HOCHSTAPLER IN DER KIRCHE

Berliner Morgenpost
09.20.2003
Peter Hans Göpfert

Vergesst Mussorgski, entdeckt Puschkin: "Boris Godunow" eröffnet die Festwochen

Auf der Bühne intonieren die Popen ausgiebig klerikale Litaneien und spenden Weihrauch. Das Publikum sitzt zu zwei Seiten im Kirchengestühl. Historische Fiktion und heutige Wirklichkeit stimmen in der schönen Parochialkirche überein. Auch der britische Regisseur Declan Donnellan versucht in seiner Moskauer Inszenierung des "Boris Godunow" von Alexander Puschkin die Symbiose aus Damals und Heute. Sie gelingt ihm weniger überzeugend.

Das Stück vom mutmaßlichen Königsmörder Boris und dem falschen Zarewitsch Dimitri, der in Polen ein Heer formiert und in Moskau den Zarenthron erobert, ist hierzulande nicht vorhanden, es wird völlig durch Mussorgskis Oper überlagert.

Alexander Puschkin (1799-1837) wollte ein Stück nationaler Historie schreiben. Bis heute ist nicht entschieden, ob es mehr als Komödie oder als Tragödie angesehen werden soll. Bei Donnellan tragen die Mächtigen und Intriganten, die Heuchler und Apparatschiks Anzug und Krawatte von heute. Im Fernsehen wird Dimitris Einnahme Moskaus bekannt gegeben. Und der wendet sich per Mikrofon an die "slawischen Söhne", die er in die Schlacht führen will. Die "Aktualisierung" bleibt Oberfläche.

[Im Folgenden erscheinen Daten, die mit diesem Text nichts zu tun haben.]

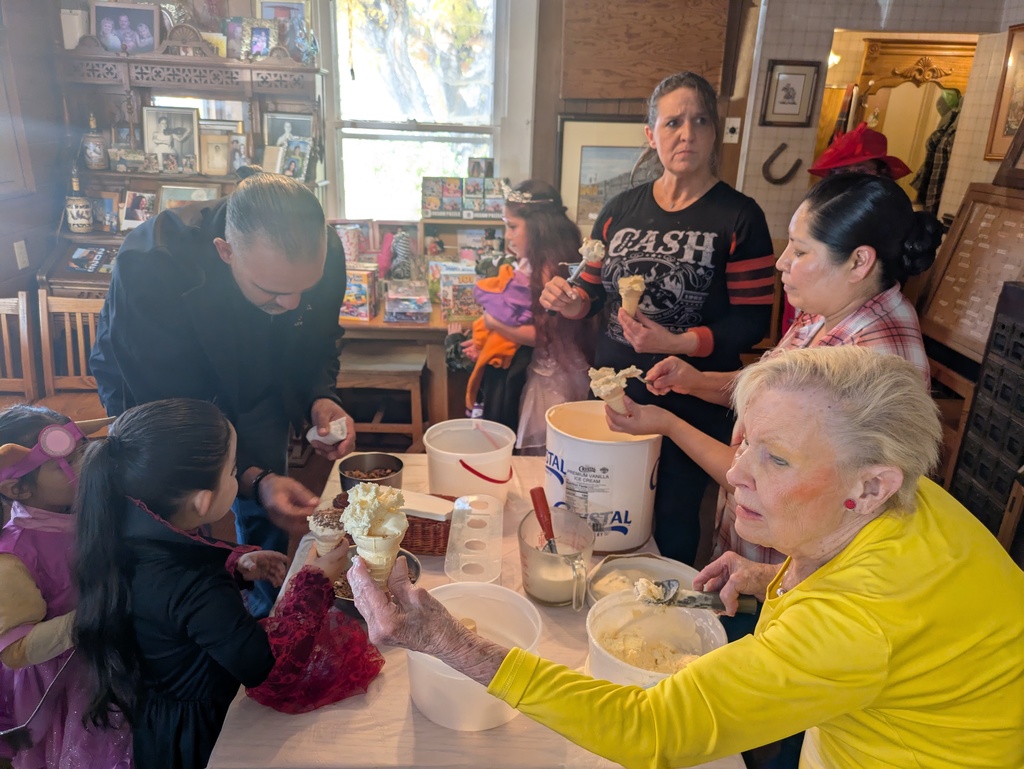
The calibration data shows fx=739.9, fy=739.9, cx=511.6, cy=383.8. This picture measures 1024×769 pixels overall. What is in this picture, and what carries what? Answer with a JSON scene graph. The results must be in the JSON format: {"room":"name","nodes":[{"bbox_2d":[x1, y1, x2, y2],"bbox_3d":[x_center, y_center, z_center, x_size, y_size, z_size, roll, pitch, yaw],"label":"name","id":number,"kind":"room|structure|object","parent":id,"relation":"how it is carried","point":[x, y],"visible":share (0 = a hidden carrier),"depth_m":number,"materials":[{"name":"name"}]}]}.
{"room":"dining room","nodes":[
{"label":"dining room","id":0,"kind":"room"},
{"bbox_2d":[0,292,36,402],"bbox_3d":[-2.233,0.115,3.103,0.416,0.869,0.494,1,20,-2],"label":"wooden chair","id":1,"kind":"object","parent":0,"point":[3,303],"visible":0.7,"depth_m":3.20,"materials":[{"name":"brown wood"}]},
{"bbox_2d":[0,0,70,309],"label":"left wall","id":2,"kind":"structure","parent":0,"point":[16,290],"depth_m":3.47,"materials":[{"name":"brown wood"}]},
{"bbox_2d":[14,239,28,269],"bbox_3d":[-2.242,-0.592,3.380,0.012,0.117,0.071,1,20,-2],"label":"light switch","id":3,"kind":"object","parent":2,"relation":"attached to","point":[16,250],"visible":0.98,"depth_m":3.37,"materials":[{"name":"white plastic"}]},
{"bbox_2d":[36,292,105,417],"bbox_3d":[-1.816,0.096,3.203,0.437,0.891,0.475,1,20,-2],"label":"wooden chair","id":4,"kind":"object","parent":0,"point":[78,328],"visible":0.44,"depth_m":3.26,"materials":[{"name":"brown wood"}]},
{"bbox_2d":[41,30,329,307],"bbox_3d":[-1.575,-0.787,3.750,1.236,1.819,0.631,1,20,-2],"label":"hutch","id":5,"kind":"object","parent":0,"point":[310,70],"visible":0.43,"depth_m":3.65,"materials":[{"name":"brown wood"}]},
{"bbox_2d":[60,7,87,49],"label":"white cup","id":6,"kind":"object","parent":5,"relation":"on","point":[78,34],"visible":0.74,"depth_m":3.43,"materials":[{"name":"white"}]},
{"bbox_2d":[65,169,92,233],"bbox_3d":[-2.113,-0.893,3.600,0.118,0.316,0.116,1,20,-2],"label":"bottle","id":7,"kind":"object","parent":5,"relation":"on","point":[74,214],"visible":1,"depth_m":3.58,"materials":[{"name":"white"}]},
{"bbox_2d":[67,245,116,272],"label":"book","id":8,"kind":"object","parent":5,"relation":"on","point":[82,250],"visible":0.97,"depth_m":3.68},
{"bbox_2d":[81,113,108,170],"bbox_3d":[-2.047,-1.183,3.626,0.117,0.275,0.115,1,20,-2],"label":"bottle","id":9,"kind":"object","parent":5,"relation":"on","point":[89,153],"visible":0.99,"depth_m":3.60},
{"bbox_2d":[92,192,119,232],"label":"framed photo","id":10,"kind":"object","parent":5,"relation":"on","point":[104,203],"visible":0.96,"depth_m":3.81},
{"bbox_2d":[91,1,160,55],"bbox_3d":[-1.844,-1.688,3.525,0.293,0.241,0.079,1,20,-2],"label":"framed photo","id":11,"kind":"object","parent":5,"relation":"on","point":[104,34],"visible":0.97,"depth_m":3.52},
{"bbox_2d":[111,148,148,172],"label":"photo frame","id":12,"kind":"object","parent":5,"relation":"on","point":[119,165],"visible":0.98,"depth_m":3.73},
{"bbox_2d":[118,190,156,230],"bbox_3d":[-1.905,-0.885,3.781,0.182,0.186,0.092,1,20,-2],"label":"framed photo","id":13,"kind":"object","parent":5,"relation":"on","point":[134,203],"visible":0.96,"depth_m":3.77},
{"bbox_2d":[142,105,199,174],"bbox_3d":[-1.720,-1.238,3.737,0.271,0.303,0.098,1,20,-2],"label":"framed photo","id":14,"kind":"object","parent":5,"relation":"on","point":[160,121],"visible":0.99,"depth_m":3.73},
{"bbox_2d":[158,184,215,211],"bbox_3d":[-1.677,-0.908,3.839,0.296,0.225,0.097,1,20,-2],"label":"framed photo","id":15,"kind":"object","parent":5,"relation":"on","point":[166,199],"visible":0.45,"depth_m":3.82},
{"bbox_2d":[199,127,234,176],"bbox_3d":[-1.485,-1.150,3.722,0.188,0.211,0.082,1,20,-2],"label":"framed photo","id":16,"kind":"object","parent":5,"relation":"on","point":[209,159],"visible":0.99,"depth_m":3.71},
{"bbox_2d":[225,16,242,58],"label":"framed photo","id":17,"kind":"object","parent":5,"relation":"on","point":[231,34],"visible":0.55,"depth_m":3.67},
{"bbox_2d":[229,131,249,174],"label":"framed photo","id":18,"kind":"object","parent":5,"relation":"on","point":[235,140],"visible":0.73,"depth_m":3.75},
{"bbox_2d":[236,18,277,61],"bbox_3d":[-1.247,-1.673,3.628,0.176,0.183,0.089,1,20,-2],"label":"framed photo","id":19,"kind":"object","parent":5,"relation":"on","point":[261,45],"visible":0.99,"depth_m":3.61},
{"bbox_2d":[257,0,309,57],"bbox_3d":[-1.157,-1.778,3.740,0.240,0.267,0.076,1,20,-2],"label":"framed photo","id":20,"kind":"object","parent":5,"relation":"on","point":[274,7],"visible":0.62,"depth_m":3.71},
{"bbox_2d":[261,111,313,176],"bbox_3d":[-1.158,-1.234,3.829,0.268,0.300,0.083,1,20,-2],"label":"framed photo","id":21,"kind":"object","parent":5,"relation":"on","point":[274,121],"visible":0.77,"depth_m":3.80},
{"bbox_2d":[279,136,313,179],"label":"photo","id":22,"kind":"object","parent":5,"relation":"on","point":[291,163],"visible":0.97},
{"bbox_2d":[88,171,354,616],"bbox_3d":[-0.765,0.139,2.031,0.618,1.355,0.722,1,20,-2],"label":"man","id":23,"kind":"object","parent":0,"point":[252,277],"visible":0.81,"depth_m":1.80},
{"bbox_2d":[307,415,347,444],"bbox_3d":[-0.492,0.126,1.963,0.106,0.073,0.084,1,20,-2],"label":"napkin","id":24,"kind":"object","parent":23,"relation":"in","point":[338,432],"visible":0.84,"depth_m":1.95,"materials":[{"name":"white paper"}]},
{"bbox_2d":[13,0,770,282],"bbox_3d":[-0.608,-1.234,3.892,3.519,2.773,0.212,1,20,-2],"label":"back wall","id":25,"kind":"structure","parent":0,"point":[562,104],"depth_m":3.82,"materials":[{"name":"brown wood"}]},
{"bbox_2d":[324,0,513,220],"bbox_3d":[-0.492,-1.512,4.107,1.043,1.571,0.160,1,20,-2],"label":"window","id":26,"kind":"structure","parent":25,"relation":"in","point":[452,134],"depth_m":4.11,"materials":[{"name":"white glass"}]},
{"bbox_2d":[557,117,650,228],"bbox_3d":[0.561,-1.087,3.925,0.634,0.594,0.036,1,20,-2],"label":"framed picture","id":27,"kind":"object","parent":25,"relation":"attached to","point":[592,153],"visible":0.61,"depth_m":3.90},
{"bbox_2d":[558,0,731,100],"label":"wooden panel","id":28,"kind":"object","parent":25,"relation":"attached to","point":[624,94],"visible":0.96,"depth_m":3.61,"materials":[{"name":"brown wood"}]},
{"bbox_2d":[722,117,740,143],"bbox_3d":[1.099,-1.268,3.700,0.070,0.118,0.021,1,20,-2],"label":"light switch","id":29,"kind":"object","parent":25,"relation":"attached to","point":[734,123],"visible":0.99,"depth_m":3.70,"materials":[{"name":"white plastic"}]},
{"bbox_2d":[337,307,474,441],"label":"wooden table","id":30,"kind":"object","parent":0,"point":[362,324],"visible":0.42,"depth_m":3.51,"materials":[{"name":"brown wood"}]},
{"bbox_2d":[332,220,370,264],"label":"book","id":31,"kind":"object","parent":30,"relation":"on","point":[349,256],"visible":0.61,"depth_m":4.01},
{"bbox_2d":[340,265,378,321],"bbox_3d":[-0.790,-0.459,3.686,0.202,0.236,0.200,6,20,11],"label":"box","id":32,"kind":"object","parent":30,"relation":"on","point":[360,315],"visible":0.88,"depth_m":3.62,"materials":[{"name":"cardboard"}]},
{"bbox_2d":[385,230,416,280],"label":"figurine","id":33,"kind":"object","parent":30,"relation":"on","point":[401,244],"visible":0.98,"depth_m":3.92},
{"bbox_2d":[384,281,431,323],"bbox_3d":[-0.523,-0.412,3.709,0.223,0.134,0.245,1,20,-2],"label":"stack","id":34,"kind":"object","parent":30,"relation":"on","point":[394,307],"visible":0.97,"depth_m":3.64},
{"bbox_2d":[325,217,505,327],"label":"display shelf","id":35,"kind":"object","parent":30,"relation":"on","point":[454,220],"visible":0.42,"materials":[{"name":"brown wood"}]},
{"bbox_2d":[420,174,507,217],"bbox_3d":[-0.246,-1.027,4.071,0.545,0.209,0.169,1,20,-2],"label":"boxes","id":36,"kind":"object","parent":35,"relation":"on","point":[431,208],"visible":0.97,"depth_m":4.05,"materials":[{"name":"multicoloured cardboard"}]},
{"bbox_2d":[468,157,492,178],"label":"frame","id":37,"kind":"object","parent":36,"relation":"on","point":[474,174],"visible":0.94,"depth_m":4.19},
{"bbox_2d":[438,262,480,323],"bbox_3d":[-0.247,-0.447,3.727,0.208,0.227,0.178,1,20,-2],"label":"puzzle box","id":38,"kind":"object","parent":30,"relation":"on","point":[452,311],"visible":0.85,"depth_m":3.68,"materials":[{"name":"multicoloured cardboard"}]},
{"bbox_2d":[462,180,595,451],"bbox_3d":[0.056,-0.094,3.022,0.507,1.333,0.526,1,20,-2],"label":"girl","id":39,"kind":"object","parent":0,"point":[547,229],"visible":0.71,"depth_m":2.88},
{"bbox_2d":[461,262,532,416],"bbox_3d":[-0.024,-0.193,3.114,0.376,0.570,0.338,-12,24,-32],"label":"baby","id":40,"kind":"object","parent":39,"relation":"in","point":[500,351],"visible":0.51,"depth_m":3.02},
{"bbox_2d":[544,70,774,561],"bbox_3d":[0.468,-0.112,2.444,0.621,1.589,0.689,1,20,-2],"label":"woman","id":41,"kind":"object","parent":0,"point":[657,205],"visible":0.89,"depth_m":2.25},
{"bbox_2d":[566,237,606,284],"bbox_3d":[0.232,-0.386,2.362,0.128,0.152,0.095,1,20,-2],"label":"ice cream cone","id":42,"kind":"object","parent":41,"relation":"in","point":[577,267],"visible":0.93,"depth_m":2.34,"materials":[{"name":"beige food"}]},
{"bbox_2d":[617,275,646,315],"bbox_3d":[0.361,-0.257,2.248,0.092,0.133,0.092,1,20,-2],"label":"cone","id":43,"kind":"object","parent":41,"relation":"in","point":[631,301],"visible":0.94,"depth_m":2.23,"materials":[{"name":"beige food"}]},
{"bbox_2d":[345,345,1023,768],"bbox_3d":[0.331,0.513,1.215,0.892,1.192,0.780,18,25,37],"label":"woman","id":44,"kind":"object","parent":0,"point":[792,609],"visible":0.99,"depth_m":0.97},
{"bbox_2d":[340,482,409,589],"bbox_3d":[-0.233,0.272,1.263,0.107,0.210,0.113,1,20,-2],"label":"ice cream cone","id":45,"kind":"object","parent":44,"relation":"in","point":[396,533],"visible":0.88,"depth_m":1.23,"materials":[{"name":"beige food"}]},
{"bbox_2d":[633,578,758,613],"bbox_3d":[0.347,0.404,1.410,0.232,0.063,0.073,1,20,-2],"label":"scoop","id":46,"kind":"object","parent":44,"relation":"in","point":[665,584],"visible":0.87,"depth_m":1.40,"materials":[{"name":"silver metal"}]},
{"bbox_2d":[592,172,940,580],"bbox_3d":[0.604,0.176,1.830,0.582,1.281,0.678,-6,21,-20],"label":"woman","id":47,"kind":"object","parent":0,"point":[861,248],"visible":0.53,"depth_m":1.65},
{"bbox_2d":[587,366,643,415],"bbox_3d":[0.253,0.033,1.817,0.131,0.144,0.101,1,20,-2],"label":"ice cream cone","id":48,"kind":"object","parent":47,"relation":"in","point":[618,385],"visible":0.87,"depth_m":1.79,"materials":[{"name":"beige food"}]},
{"bbox_2d":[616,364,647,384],"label":"spoon","id":49,"kind":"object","parent":47,"relation":"in","point":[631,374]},
{"bbox_2d":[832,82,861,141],"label":"hanging garment","id":50,"kind":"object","parent":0,"point":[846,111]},
{"bbox_2d":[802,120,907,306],"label":"person","id":51,"kind":"object","parent":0,"point":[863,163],"visible":0.17,"depth_m":2.94},
{"bbox_2d":[808,123,911,180],"bbox_3d":[1.442,-0.875,3.099,0.396,0.414,0.397,1,20,-2],"label":"red hat","id":52,"kind":"object","parent":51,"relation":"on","point":[833,163],"visible":0.43,"depth_m":3.02,"materials":[{"name":"red fabric"}]},
{"bbox_2d":[736,0,1021,240],"bbox_3d":[1.989,-1.044,3.621,1.351,2.755,0.847,1,20,-2],"label":"tiled wall","id":53,"kind":"structure","parent":0,"point":[758,157],"depth_m":3.60,"materials":[{"name":"tile"}]},
{"bbox_2d":[762,142,801,184],"bbox_3d":[1.370,-1.109,3.746,0.198,0.199,0.044,1,20,-2],"label":"horseshoe","id":54,"kind":"object","parent":53,"relation":"attached to","point":[773,157],"visible":0.98,"depth_m":3.74,"materials":[{"name":"brown metal"}]},
{"bbox_2d":[761,59,819,128],"bbox_3d":[1.354,-1.408,3.606,0.225,0.299,0.028,1,20,-2],"label":"framed picture","id":55,"kind":"object","parent":53,"relation":"attached to","point":[792,102],"visible":0.98,"depth_m":3.60},
{"bbox_2d":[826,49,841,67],"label":"wall lamp","id":56,"kind":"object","parent":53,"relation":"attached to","point":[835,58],"visible":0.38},
{"bbox_2d":[815,30,979,210],"bbox_3d":[2.119,-1.323,4.169,0.886,1.286,0.618,1,20,-2],"label":"doorway","id":57,"kind":"object","parent":53,"relation":"in","point":[848,125],"visible":0.36,"depth_m":4.12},
{"bbox_2d":[911,90,961,214],"bbox_3d":[2.484,-1.276,4.315,0.250,0.846,0.269,1,20,-2],"label":"coat","id":58,"kind":"object","parent":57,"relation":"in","point":[936,140],"visible":0.59,"depth_m":4.25,"materials":[{"name":"fabric"}]},
{"bbox_2d":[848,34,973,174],"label":"wooden cabinet","id":59,"kind":"object","parent":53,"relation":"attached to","point":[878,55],"visible":0.4,"depth_m":4.48,"materials":[{"name":"brown wood"}]},
{"bbox_2d":[916,184,1023,367],"bbox_3d":[1.766,-0.384,2.690,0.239,0.594,0.671,1,20,-2],"label":"bulletin board","id":60,"kind":"object","parent":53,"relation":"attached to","point":[936,307],"visible":0.82,"depth_m":2.77,"materials":[{"name":"brown wood"}]},
{"bbox_2d":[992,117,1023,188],"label":"picture frame","id":61,"kind":"object","parent":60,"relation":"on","point":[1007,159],"visible":1,"depth_m":2.83,"materials":[{"name":"brown wood"}]},
{"bbox_2d":[984,24,1023,162],"bbox_3d":[2.216,-1.233,3.171,0.031,0.554,0.482,1,20,-2],"label":"framed picture","id":62,"kind":"object","parent":53,"relation":"attached to","point":[1005,132],"visible":0.89,"depth_m":3.28},
{"bbox_2d":[946,280,1023,554],"bbox_3d":[1.578,0.266,2.186,0.348,1.060,0.475,1,20,-2],"label":"black crate","id":63,"kind":"object","parent":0,"point":[977,415],"visible":0.85,"depth_m":2.23,"materials":[{"name":"plastic"}]},
{"label":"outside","id":64,"kind":"structure","parent":0,"visible":0},
{"label":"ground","id":65,"kind":"structure","parent":64,"visible":0},
{"bbox_2d":[0,399,134,768],"bbox_3d":[-1.024,0.578,1.656,0.454,1.023,0.411,10,21,21],"label":"child","id":66,"kind":"object","parent":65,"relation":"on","point":[37,607],"visible":0.75,"depth_m":1.52},
{"bbox_2d":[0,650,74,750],"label":"wand","id":67,"kind":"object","parent":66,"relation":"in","point":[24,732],"visible":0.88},
{"bbox_2d":[69,397,378,768],"bbox_3d":[-0.551,0.583,1.498,0.459,1.102,0.455,9,21,19],"label":"child","id":68,"kind":"object","parent":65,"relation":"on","point":[123,446],"visible":0.93,"depth_m":1.32},
{"bbox_2d":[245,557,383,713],"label":"red cloth","id":69,"kind":"object","parent":68,"relation":"on","point":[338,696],"visible":0.8,"depth_m":1.34,"materials":[{"name":"red fabric"}]},
{"bbox_2d":[306,508,346,555],"bbox_3d":[-0.376,0.323,1.531,0.083,0.117,0.086,1,20,-2],"label":"cone","id":70,"kind":"object","parent":68,"relation":"in","point":[330,537],"visible":0.77,"depth_m":1.51,"materials":[{"name":"beige food"}]},
{"bbox_2d":[336,346,425,451],"bbox_3d":[-0.630,0.178,3.537,0.423,0.617,0.356,1,20,-2],"label":"wooden stool","id":71,"kind":"object","parent":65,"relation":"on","point":[418,374],"visible":0.72,"depth_m":3.37,"materials":[{"name":"brown wood"}]},
{"bbox_2d":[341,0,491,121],"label":"tree","id":72,"kind":"object","parent":65,"relation":"on","point":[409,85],"visible":0.54,"materials":[{"name":"plant"}]},
{"bbox_2d":[202,452,747,768],"bbox_3d":[-0.059,0.747,1.791,0.861,0.670,1.304,1,20,-2],"label":"table","id":73,"kind":"object","parent":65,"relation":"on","point":[392,687],"visible":0.38,"depth_m":1.23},
{"bbox_2d":[337,453,404,491],"bbox_3d":[-0.370,0.252,1.943,0.161,0.094,0.162,1,20,-2],"label":"bowl","id":74,"kind":"object","parent":73,"relation":"on","point":[371,463],"visible":0.72,"depth_m":1.97,"materials":[{"name":"metal"}]},
{"bbox_2d":[332,545,422,616],"bbox_3d":[-0.302,0.422,1.575,0.228,0.069,0.237,1,20,-2],"label":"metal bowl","id":75,"kind":"object","parent":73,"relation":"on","point":[411,560],"visible":0.2,"depth_m":1.59,"materials":[{"name":"metal"}]},
{"bbox_2d":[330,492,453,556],"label":"wicker basket","id":76,"kind":"object","parent":73,"relation":"on","point":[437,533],"visible":0.29,"depth_m":1.76,"materials":[{"name":"brown wicker"}]},
{"bbox_2d":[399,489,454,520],"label":"napkins","id":77,"kind":"object","parent":76,"relation":"in","point":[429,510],"visible":0.76,"depth_m":1.75,"materials":[{"name":"white paper"}]},
{"bbox_2d":[423,417,514,505],"bbox_3d":[-0.115,0.221,2.018,0.251,0.183,0.250,-3,20,-13],"label":"white bucket","id":78,"kind":"object","parent":73,"relation":"on","point":[480,465],"visible":0.97,"depth_m":1.95,"materials":[{"name":"white plastic"}]},
{"bbox_2d":[404,579,542,732],"bbox_3d":[-0.072,0.476,1.313,0.258,0.146,0.261,1,20,-2],"label":"plastic bucket","id":79,"kind":"object","parent":73,"relation":"on","point":[433,717],"visible":0.76,"depth_m":1.28,"materials":[{"name":"white plastic"}]},
{"bbox_2d":[445,494,503,582],"bbox_3d":[-0.080,0.354,1.689,0.127,0.114,0.310,1,20,-2],"label":"cone holder","id":80,"kind":"object","parent":73,"relation":"on","point":[450,544],"visible":0.98,"depth_m":1.65,"materials":[{"name":"clear plastic"}]},
{"bbox_2d":[519,506,593,607],"bbox_3d":[0.097,0.380,1.594,0.155,0.157,0.164,1,20,-2],"label":"measuring cup","id":81,"kind":"object","parent":73,"relation":"on","point":[532,554],"visible":0.93,"depth_m":1.57,"materials":[{"name":"clear glass"}]},
{"bbox_2d":[529,487,559,556],"bbox_3d":[0.083,0.333,1.664,0.061,0.138,0.147,-5,21,-16],"label":"ice cream scoop","id":82,"kind":"object","parent":81,"relation":"in","point":[532,493],"visible":0.84,"depth_m":1.67,"materials":[{"name":"red"}]},
{"bbox_2d":[543,400,660,552],"bbox_3d":[0.222,0.220,1.844,0.282,0.290,0.282,1,20,-2],"label":"bucket","id":83,"kind":"object","parent":73,"relation":"on","point":[614,446],"visible":0.9,"depth_m":1.75,"materials":[{"name":"white plastic"}]},
{"bbox_2d":[585,553,697,606],"bbox_3d":[0.275,0.448,1.564,0.249,0.078,0.259,1,20,-2],"label":"bowl","id":84,"kind":"object","parent":73,"relation":"on","point":[627,560],"visible":0.39,"depth_m":1.63,"materials":[{"name":"white"}]},
{"bbox_2d":[585,590,725,688],"bbox_3d":[0.256,0.490,1.350,0.254,0.141,0.259,1,20,-2],"label":"plastic bucket","id":85,"kind":"object","parent":73,"relation":"on","point":[683,624],"visible":0.62,"depth_m":1.40,"materials":[{"name":"white plastic"}]}
]}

Die Inszenierung setzt auf rasche Abfolge der vielen geschichtlichen Szenen. Die Akteure bewegen sich auf einer langen Stegbühne in der Mitte des Publikums. Rituelle Handlungen, Krönung und Leichenbettung Boris Godunows werden ausgiebig zelebriert. In der Schenke an der litauischen Grenze, wo der kleine Mönch beinahe von den Spürhunden des Zaren erwischt wird, ist mächtig was los, Volksmusik-Sendung im TV inklusive. Im Haus des polnischen Adligen Mnischek wird dekorativ getanzt. Der Brite Donnellan kommt aus der Freien Szene. Hiervon ist seine Ästhetik geprägt.

Im polnischen Kapitel hat die Aufführung, die bemüht ist, Verfestigungen aufzulösen, aber dennoch die Schauspieler in schematischen Rollenauffassungen gefangen hält, einen darstellerischen Höhepunkt. Verliebte Männer können mitunter leichtfertig dämlich sein. So auch Dimitri, als er Mischniks Tochter Marina seine wahre Identität verrät und erwartet, sie werde ihn auch als einfachen Menschen lieben. Denkste. Die schöne und ehrgeizige Polin entscheidet politisch. Sie will dem Hochstapler erst gehören, wenn er fest im Moskauer Zarensattel sitzt. Irina Grineva und Evgeny Mironov spielen Zögern und Zärtlichkeit, Verachtung und Hingabe mit großer Konzentration. Schade nur, dass Donnellan die Szene in einem aufgeklappten Pool verwässert. Das in Puschkins Drama entscheidende Element "Volk" bleibt nebensächlich und anekdotisch. Die hoch berühmte Schlussszene, in der die Masse stumm bleibt und die Heilsrufe auf den neuen Zaren verweigert, erstarrt zum abstrakten Kostüm-Tableau.

Der Betrachter hat bei diesem reißerisch vergröberten "Boris Godunow" den Eindruck, einer Freilichtaufführung in geschlossenem Raum zuzusehen. Sie besitzt zweifellos eine eigene Handschrift und besonderen Rhythmus. Als Paukenschlag zum Auftakt der Festwochen und ihres "Russland"-Schwerpunkt taugt sie aber wenig.